Mon cœur était devenu un vulnérable trésor qui n’avait ni valeur ni sécurité nulle part ailleurs que dans ses mains. Elle était devenue mon amie, ma partenaire, ma compagne. Son cœur était devenu ma maison de repos, un monastère pour me repentir et réfléchir à haute voix, un paradis pour honorer les miracles divins......

Le temps d’aimer. 

Sous un beau ciel bleu, complétement dénudé de ses nuages, au bord du lac, le regard vers l’infini, le vent pleurait doucement. L’air effleurait nos peaux à un rythme charmeur pour adoucir l’ambiance et refroidir le sable qui brulait sous nos pieds. A mes côtés était allongé la créature de mes rêves. Toujours souriante malgré sa timidité, son sourire n’avait rien d’ordinaire. Son visage trahissait sa joie et son regard perdu vers l’infini était pleine d’amour ; elle était heureuse.

Je n’avais rien à lui donner en ce moment, à part mes petites blagues parfois farfelues et souvent gauches. Mais elle en riait quand même, à gorge déployée et ça la rendait encore plus jolie. Toute gracieuse et bien menue dans sa petite robe de plage qui dessinait parfaitement ses jolies hanches, bien ronde à l’africaine, elle n’était pas la Mami Wata du lac Tanganyika, mais à la voir là, étendue sur le sable, elle devenait la Mami Wata d’un cœur épris par autant de grâce et de beauté. Tout était parfait pour dissoudre mes anciens chagrins dans un bon cocktail de douceur, d’amour et de plaisir. Je n’avais rien d’autres à demander à part fermer les yeux et dire Amen, avec le moi intérieur qui me rappelait sans cesse qu’il y avait tant de merveilles à apprécier.

Une merveille du monde

De nouveau les yeux ouverts, devant moi se dessinait l’unique merveille à mes yeux. Tel un diamant, ses yeux brillaient de mille feux, épousant la couleur de ce beau ciel, un ciel si rare en pleine période pluviale.
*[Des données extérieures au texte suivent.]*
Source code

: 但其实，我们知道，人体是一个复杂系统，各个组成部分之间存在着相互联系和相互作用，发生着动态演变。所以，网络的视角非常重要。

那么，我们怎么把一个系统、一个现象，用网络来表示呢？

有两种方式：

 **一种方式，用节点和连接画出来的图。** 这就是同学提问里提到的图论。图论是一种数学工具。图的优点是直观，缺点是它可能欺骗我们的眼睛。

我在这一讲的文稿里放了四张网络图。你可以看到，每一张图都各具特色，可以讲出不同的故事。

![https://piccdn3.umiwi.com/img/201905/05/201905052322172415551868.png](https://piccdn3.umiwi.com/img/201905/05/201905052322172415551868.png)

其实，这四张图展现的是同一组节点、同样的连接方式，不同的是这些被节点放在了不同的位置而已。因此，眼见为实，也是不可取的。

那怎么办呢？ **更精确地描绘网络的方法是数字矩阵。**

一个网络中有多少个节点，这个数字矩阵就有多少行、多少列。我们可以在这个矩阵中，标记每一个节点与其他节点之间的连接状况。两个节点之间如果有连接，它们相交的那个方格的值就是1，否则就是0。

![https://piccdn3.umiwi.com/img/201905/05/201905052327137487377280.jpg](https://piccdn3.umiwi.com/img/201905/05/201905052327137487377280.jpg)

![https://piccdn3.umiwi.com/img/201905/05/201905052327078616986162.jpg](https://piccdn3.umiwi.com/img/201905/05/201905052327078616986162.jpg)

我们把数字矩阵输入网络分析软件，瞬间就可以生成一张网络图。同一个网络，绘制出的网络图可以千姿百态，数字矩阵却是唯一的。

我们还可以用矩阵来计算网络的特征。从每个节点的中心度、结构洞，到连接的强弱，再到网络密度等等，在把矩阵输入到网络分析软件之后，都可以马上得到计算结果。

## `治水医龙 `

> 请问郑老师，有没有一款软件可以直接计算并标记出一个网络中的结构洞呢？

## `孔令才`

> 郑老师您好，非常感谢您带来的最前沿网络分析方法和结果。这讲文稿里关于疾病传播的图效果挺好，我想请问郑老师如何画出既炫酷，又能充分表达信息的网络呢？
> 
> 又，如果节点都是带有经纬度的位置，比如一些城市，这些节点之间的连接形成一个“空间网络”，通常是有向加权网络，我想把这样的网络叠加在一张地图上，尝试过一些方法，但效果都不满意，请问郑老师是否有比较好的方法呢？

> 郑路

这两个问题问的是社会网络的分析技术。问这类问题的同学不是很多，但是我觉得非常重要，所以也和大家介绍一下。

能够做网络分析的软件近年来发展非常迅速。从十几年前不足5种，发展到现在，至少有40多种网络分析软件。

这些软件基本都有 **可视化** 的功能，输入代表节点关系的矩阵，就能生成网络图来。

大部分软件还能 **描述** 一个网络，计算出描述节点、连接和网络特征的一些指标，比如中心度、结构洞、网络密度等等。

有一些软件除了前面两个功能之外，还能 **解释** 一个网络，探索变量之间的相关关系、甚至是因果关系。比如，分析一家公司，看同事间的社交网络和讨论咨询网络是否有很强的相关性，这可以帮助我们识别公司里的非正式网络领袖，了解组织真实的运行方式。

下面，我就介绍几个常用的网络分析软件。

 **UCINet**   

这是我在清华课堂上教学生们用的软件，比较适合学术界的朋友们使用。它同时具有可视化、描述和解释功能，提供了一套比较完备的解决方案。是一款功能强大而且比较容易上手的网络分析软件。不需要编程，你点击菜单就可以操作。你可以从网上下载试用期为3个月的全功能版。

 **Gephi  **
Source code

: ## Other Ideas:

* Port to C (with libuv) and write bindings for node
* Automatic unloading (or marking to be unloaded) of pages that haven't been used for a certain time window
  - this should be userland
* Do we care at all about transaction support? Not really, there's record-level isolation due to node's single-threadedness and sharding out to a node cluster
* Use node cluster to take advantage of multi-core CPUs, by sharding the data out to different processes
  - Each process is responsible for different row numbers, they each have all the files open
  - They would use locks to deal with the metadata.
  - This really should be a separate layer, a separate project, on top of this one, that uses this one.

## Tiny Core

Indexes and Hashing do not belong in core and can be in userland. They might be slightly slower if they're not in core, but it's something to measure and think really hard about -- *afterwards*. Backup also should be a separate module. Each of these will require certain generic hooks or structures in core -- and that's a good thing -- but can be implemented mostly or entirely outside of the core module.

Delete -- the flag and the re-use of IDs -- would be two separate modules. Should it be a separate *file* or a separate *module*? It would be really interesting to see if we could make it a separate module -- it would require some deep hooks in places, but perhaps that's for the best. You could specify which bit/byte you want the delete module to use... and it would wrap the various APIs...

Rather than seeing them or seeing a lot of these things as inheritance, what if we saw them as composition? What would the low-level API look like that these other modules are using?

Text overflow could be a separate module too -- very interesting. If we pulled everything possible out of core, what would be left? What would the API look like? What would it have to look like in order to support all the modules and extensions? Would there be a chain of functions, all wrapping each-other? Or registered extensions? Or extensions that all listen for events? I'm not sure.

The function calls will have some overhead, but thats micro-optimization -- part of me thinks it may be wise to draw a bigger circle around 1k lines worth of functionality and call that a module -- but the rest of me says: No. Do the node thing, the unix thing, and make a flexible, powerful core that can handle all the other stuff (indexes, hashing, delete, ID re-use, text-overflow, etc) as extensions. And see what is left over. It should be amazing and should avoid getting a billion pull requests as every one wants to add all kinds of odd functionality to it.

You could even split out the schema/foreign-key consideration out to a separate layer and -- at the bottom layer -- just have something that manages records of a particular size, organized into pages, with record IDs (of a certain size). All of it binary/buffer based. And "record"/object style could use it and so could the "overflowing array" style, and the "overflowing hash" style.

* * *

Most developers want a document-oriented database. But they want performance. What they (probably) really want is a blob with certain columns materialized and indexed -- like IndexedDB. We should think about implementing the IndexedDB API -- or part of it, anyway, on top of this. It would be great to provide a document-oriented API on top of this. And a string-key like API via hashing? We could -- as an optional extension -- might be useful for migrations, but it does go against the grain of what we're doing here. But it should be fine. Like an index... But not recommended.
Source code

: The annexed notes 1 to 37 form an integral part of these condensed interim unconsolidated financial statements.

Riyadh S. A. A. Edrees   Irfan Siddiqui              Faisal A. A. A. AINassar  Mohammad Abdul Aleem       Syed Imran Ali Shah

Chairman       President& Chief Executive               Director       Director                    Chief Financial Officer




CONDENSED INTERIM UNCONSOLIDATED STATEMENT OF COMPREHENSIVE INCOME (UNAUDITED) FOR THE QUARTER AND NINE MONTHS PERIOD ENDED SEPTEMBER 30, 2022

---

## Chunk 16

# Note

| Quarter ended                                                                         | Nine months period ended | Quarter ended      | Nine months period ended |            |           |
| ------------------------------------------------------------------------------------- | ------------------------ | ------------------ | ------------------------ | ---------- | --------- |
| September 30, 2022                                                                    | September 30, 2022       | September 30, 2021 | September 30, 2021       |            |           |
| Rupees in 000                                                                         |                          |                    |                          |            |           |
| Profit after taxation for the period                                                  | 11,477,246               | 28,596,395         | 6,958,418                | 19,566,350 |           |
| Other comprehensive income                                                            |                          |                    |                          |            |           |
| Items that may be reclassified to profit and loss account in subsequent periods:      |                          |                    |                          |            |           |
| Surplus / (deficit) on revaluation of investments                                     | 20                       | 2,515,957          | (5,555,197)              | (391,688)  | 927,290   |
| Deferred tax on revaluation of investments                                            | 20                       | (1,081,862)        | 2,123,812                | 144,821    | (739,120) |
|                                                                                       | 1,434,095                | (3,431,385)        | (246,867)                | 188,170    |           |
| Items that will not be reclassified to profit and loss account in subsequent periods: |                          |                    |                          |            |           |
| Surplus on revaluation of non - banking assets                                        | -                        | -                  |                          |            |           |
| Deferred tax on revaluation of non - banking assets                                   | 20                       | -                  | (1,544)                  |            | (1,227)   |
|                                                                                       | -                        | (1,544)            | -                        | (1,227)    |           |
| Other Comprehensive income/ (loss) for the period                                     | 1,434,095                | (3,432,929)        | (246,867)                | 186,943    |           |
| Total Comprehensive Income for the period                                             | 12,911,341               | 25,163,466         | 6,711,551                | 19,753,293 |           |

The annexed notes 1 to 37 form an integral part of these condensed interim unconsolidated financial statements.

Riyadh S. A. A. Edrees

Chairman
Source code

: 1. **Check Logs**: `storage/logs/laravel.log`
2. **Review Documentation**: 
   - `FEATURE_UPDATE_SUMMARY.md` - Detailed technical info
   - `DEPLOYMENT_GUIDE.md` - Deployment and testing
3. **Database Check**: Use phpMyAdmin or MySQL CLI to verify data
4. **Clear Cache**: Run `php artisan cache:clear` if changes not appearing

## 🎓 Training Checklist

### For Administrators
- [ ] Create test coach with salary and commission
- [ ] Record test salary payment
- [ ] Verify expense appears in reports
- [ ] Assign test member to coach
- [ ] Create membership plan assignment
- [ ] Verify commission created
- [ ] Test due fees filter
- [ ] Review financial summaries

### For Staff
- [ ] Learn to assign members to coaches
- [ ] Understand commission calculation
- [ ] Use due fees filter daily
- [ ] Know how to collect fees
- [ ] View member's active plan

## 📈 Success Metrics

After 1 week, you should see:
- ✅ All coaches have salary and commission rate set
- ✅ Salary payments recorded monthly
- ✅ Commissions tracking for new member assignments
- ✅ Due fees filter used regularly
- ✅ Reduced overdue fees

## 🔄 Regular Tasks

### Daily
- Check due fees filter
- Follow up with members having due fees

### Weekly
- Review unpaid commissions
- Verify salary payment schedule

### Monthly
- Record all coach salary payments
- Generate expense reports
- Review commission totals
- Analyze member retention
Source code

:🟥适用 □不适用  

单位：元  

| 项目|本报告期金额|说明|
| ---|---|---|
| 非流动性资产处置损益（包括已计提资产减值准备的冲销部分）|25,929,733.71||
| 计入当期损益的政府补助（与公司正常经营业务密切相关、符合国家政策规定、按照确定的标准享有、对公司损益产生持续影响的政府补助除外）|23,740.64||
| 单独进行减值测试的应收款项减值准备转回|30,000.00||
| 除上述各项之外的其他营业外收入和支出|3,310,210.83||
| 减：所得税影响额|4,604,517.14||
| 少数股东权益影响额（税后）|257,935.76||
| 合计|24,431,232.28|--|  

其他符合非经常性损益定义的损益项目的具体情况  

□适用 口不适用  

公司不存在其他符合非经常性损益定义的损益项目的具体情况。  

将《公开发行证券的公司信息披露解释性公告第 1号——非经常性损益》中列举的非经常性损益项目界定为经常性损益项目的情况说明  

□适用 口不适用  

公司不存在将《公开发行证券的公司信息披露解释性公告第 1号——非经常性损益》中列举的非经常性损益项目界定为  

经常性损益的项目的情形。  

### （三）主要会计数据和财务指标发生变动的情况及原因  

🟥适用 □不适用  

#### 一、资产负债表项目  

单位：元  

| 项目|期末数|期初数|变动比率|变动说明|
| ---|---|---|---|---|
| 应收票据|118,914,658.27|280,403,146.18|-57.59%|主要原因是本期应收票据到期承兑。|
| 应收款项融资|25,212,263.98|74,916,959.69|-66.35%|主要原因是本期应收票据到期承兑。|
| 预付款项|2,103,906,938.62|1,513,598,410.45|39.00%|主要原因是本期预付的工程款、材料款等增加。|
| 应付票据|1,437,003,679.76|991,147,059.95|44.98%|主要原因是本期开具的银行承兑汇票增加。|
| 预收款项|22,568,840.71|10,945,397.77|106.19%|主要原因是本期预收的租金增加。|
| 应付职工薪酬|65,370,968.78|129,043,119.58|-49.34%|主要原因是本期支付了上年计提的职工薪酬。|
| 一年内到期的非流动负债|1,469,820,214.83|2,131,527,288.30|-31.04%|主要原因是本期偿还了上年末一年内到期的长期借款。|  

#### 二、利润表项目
Même le cosmos avait préféré boycotter sa cadence habituelle pour s’aligner à la nôtre. La femme allongée à mes côtés était au départ une inconnue qui n’avait pas hésité à m’ouvrir les portes de son cœur. Elle s’était offerte à un autre inconnu qui traversait les pires moments de sa vie, fort las et peu soucieux d’offrir à nouveau son cœur.

Grande a été ma surprise de découvrir une femme intelligente et mature qui se cachait derrière un visage bavard et rieur. Après que cette foudre m’eut frappé, j’étais enfin redevenu un cœur à prendre, une pomme à croquer. Elle voulait un cœur à aimer, pour fusionner au sien. J’étais là pour assoupir sa soif et elle était là pour dissoudre mes chagrins. On était des âmes bien nées dont les cœurs étaient destinés à battre à l’unisson. Mon cœur était devenu un vulnérable trésor qui n’avait ni valeur ni sécurité nulle part ailleurs que dans ses mains. Elle était devenue mon amie, ma partenaire, ma compagne. Son cœur était devenu ma maison de repos, un monastère pour me repentir et réfléchir à haute voix, un paradis pour honorer les miracles divins.

Sous ce beau soleil, à chaque coup d’œil je tressaillais. Quand elle disait je t’aime, sa voix était solennelle. Je ne comprenais pas et je n’avais aucune envie de comprendre. Je ne pipais aucun mot, devenais muet et laisser le cœur battre au son de sa voix.  Pour la première fois, guidé par une profonde et indicible émotion, l’envie m’est venu de m’approcher d’elle. Comme un bout de fer attiré par un aimant, mes lèvres se sont approchées progressivement de ses lèvres au goût de cerise. L’émotion était très intense et les palpitations complètement démesurées. La distance me semblait trop longue. Les yeux fermés, je parvins enfin à atteindre ses lèvres. Elle m’a rendu mon baiser dans un moment bref, intime et délicieux.

Ainsi furent les débuts officieux d’un grand roman d’amour relatant de nuits pleines de rêves et des journées pleines d’engagements, d’envies et de promesses de vivre éternellement l’un à coté de l’autre.